When conceived back in the early ‘00s, by John Torode and the late Peter Burgener of Calgary’s ZeidlerBKDI architects, the Arriva condo project was truly a pioneer project.
Located in the heart of Calgary’s historic Victoria Park community; it would become, three statuesque contemporary sister condo towers, one 34 floors and two 42 floors amongst a sea of warehouses, surface parking lots and dilapidated tiny cottage homes.
It was envisioned as the catalyst for the renaissance of a down-on-its-luck community. The vision to transform an entire block into an urban oasis was ambitious, including the integration of the historic sandstone Victoria Park School and the creation of a million dollar public artwork.
The podium of the condo included a two-floor commercial base that extended to the sidewalk, with pedestrian-oriented shops at street level to make it pedestrian friendly. The three condo towers were to be set back from the street so as not to create a 34 and two 42-floor walls from sidewalk to sky that would dwarf pedestrians creating an intimidating pedestrian environment. Though the podium tower design had been very popular for decades in Vancouver; this was a first for Calgary.
Its design was unique in many other ways as well. The combination of red brick and stone at the street level mirrored the façade materials of the sandstone school and brick warehouses created a nice sense of continuity. The tower was tall and slender, unlike Calgary’s preponderance of stubby towers (both office and condos). The blue and green façade colour of the tower, gives it a marine or beach-like appearance, something one might expect in Dubai or South Beach in Miami.
In fact, having been to Dubai in 2006, my first impression of Arriva was that it could easily compete with that city’s ultra contemporary architecture, especially the rooftop. Again, unlike most of Calgary’s flat-topped towers, Arriva’s rooftop was an intriguing work of art, combining a horizontal wedge element with a vertical leaf or tip of a feather-like segment.
I recall someone telling me the rooftop was inspired by the feather headdresses of the Plains Indians - perhaps it was Burgener. Others have told me it reminds them of the little hats women used to wear in the early to mid 20th century. Regardless, it makes the tower unique.
For me, the slender shape, the colour and the rooftop design combine to evoke a feminine sensibility to Arriva, in contrast to most of the other broader and brawnier Beltline towers which are more masculine in nature.
Unfortunately, after the first tower was completed and fully occupied, the second tower went into receivership in 2009 as a result of the world financial crisis now Arriva’s two sister towers will never get built.
Instead, two cool rectangular white towers on the western edge of the block called The Guardian will surround it; perhaps they will be Arriva’s big brothers.

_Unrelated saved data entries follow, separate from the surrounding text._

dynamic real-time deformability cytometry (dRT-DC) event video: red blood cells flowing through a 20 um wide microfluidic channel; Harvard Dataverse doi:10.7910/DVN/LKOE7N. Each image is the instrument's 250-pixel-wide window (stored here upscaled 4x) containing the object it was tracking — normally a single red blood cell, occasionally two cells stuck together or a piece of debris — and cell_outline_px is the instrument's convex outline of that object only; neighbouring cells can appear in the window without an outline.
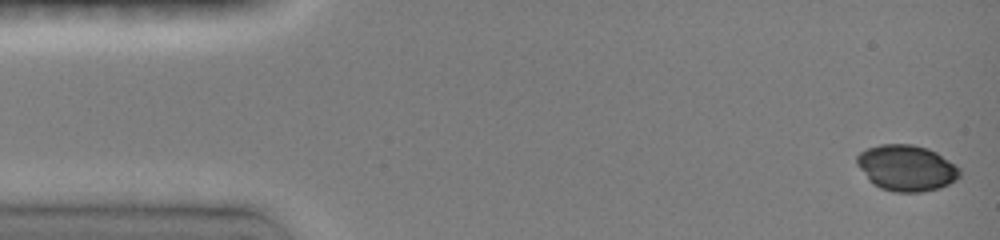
{"species": "common noctule bat (a hibernating species)", "species_latin": "Nyctalus noctula", "temperature_condition": "room temperature", "stored_images_in_passage": 47, "camera_frame_rate_fps": 3000, "um_per_image_px": 0.085, "animal": {"sex": "female", "body_mass_g": 19.0, "forearm_length_mm": 51.5}, "frame": {"image": 1, "passage_image": 1, "time_ms": 0.0, "image_size_px": [1000, 240], "cell_outline_px": [[960, 176], [956, 180], [940, 188], [924, 192], [896, 192], [880, 188], [872, 184], [868, 180], [856, 164], [856, 156], [860, 152], [868, 148], [880, 144], [912, 144], [928, 148], [936, 152], [960, 168]], "centroid_in_image_um": [77.03, 14.28], "position_along_channel_um": 8.0, "area_um2": 27.74}}
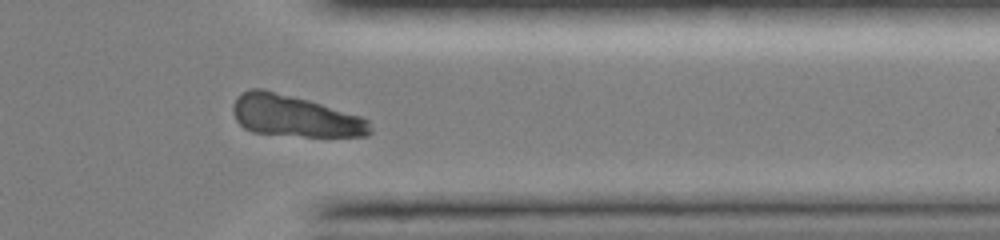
{"frame": {"image": 2, "passage_image": 38, "time_ms": 12.333, "image_size_px": [1000, 240], "cell_outline_px": [[372, 132], [368, 136], [304, 136], [252, 132], [244, 128], [236, 120], [232, 112], [232, 108], [236, 96], [252, 88], [264, 88], [308, 100], [360, 116], [368, 120], [372, 128]], "centroid_in_image_um": [25.03, 9.86], "position_along_channel_um": 386.4, "area_um2": 33.06}}
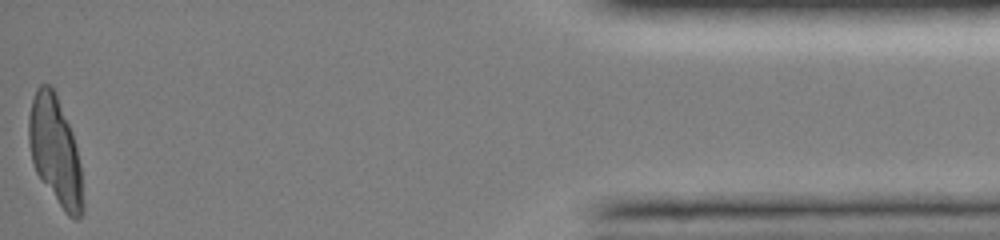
{"frame": {"image": 3, "passage_image": 47, "time_ms": 15.333, "image_size_px": [1000, 240], "cell_outline_px": [[84, 212], [76, 220], [68, 216], [64, 212], [36, 172], [32, 160], [28, 140], [28, 116], [32, 100], [36, 88], [40, 84], [48, 84], [56, 92], [72, 132], [80, 164], [84, 204]], "centroid_in_image_um": [4.7, 12.84], "position_along_channel_um": 430.5, "area_um2": 34.16}}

It is also a shame that Micah Lexier’s Half K sculpture will never get built. Part of the Arriva master plan, was a playful 500-meter long metal pipe-like form that looked like someone took a pencil and scribbled a continuous curvilinear line from ground level on 11th to 12th Avenues, up over the top of the Victoria Park School. It would have been a very cool addition to the block and to Calgary’s growing collection of public art.